L’ euthanasie, un mot dont le sens a évolué au fil des siècles :

  • C’est un mot qui a un sens variable ; schématiquement, de l’Antiquité à la fin du XIXe siècle, euthanasie signifiait « bonne mort, mort douce », une mort sans souffrance, comme le dit le Littré. L’euthanasie n’a plus le même sens actuellement, depuis les progrès des thérapeutiques, désormais souvent efficaces pour reculer l’échéance de la mort.
  • Il y a toujours une intention dans l’euthanasie, celle de provoquer ou de hâter la mort. Et il y a une action, pour matérialiser cette intention : mettre en œuvre un moyen efficace et indolore.
  • L’euthanasie était supprimer la souffrance, aujourd’hui c’est supprimer le souffrant.

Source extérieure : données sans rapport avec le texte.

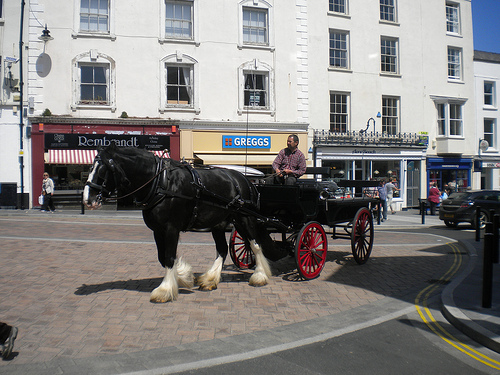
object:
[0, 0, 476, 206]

Quelle dignité dans l’euthanasie ?

  • Pour les partisans de l’euthanasie : quelles sont les raisons avancées par les personnes concernées ? Les deux premières sont : perdre la dignité humaine, et éviter une mort indigne.
  • La dignité évoquée par toutes ces personnes est de l’ordre de l’avoir, et non plus de l’être ; il s’agit des dignités de l’image de soi et de la maîtrise de soi.
  • Quel que soit l’état de la personne, elle reste un être digne, mais souffrant, que nous avons le devoir de soulager et non le droit de supprimer, même à sa propre demande.
  • Il s’agit de continuer à considérer que la personne en fin de vie, malgré sa souffrance, est, et reste tout à fait digne si on se réfère à la dignité qui est de l’ordre de l’être, et non plus de l’avoir. Cette dignité appelle logiquement et naturellement à la compassion à l’égard de cette personne.
  • II semble que le débat dérive : la dignité de l’être sert de moins en moins de fondement à l’euthanasie, mais se tourne vers le droit, l’autonomie de l’homme, et la liberté.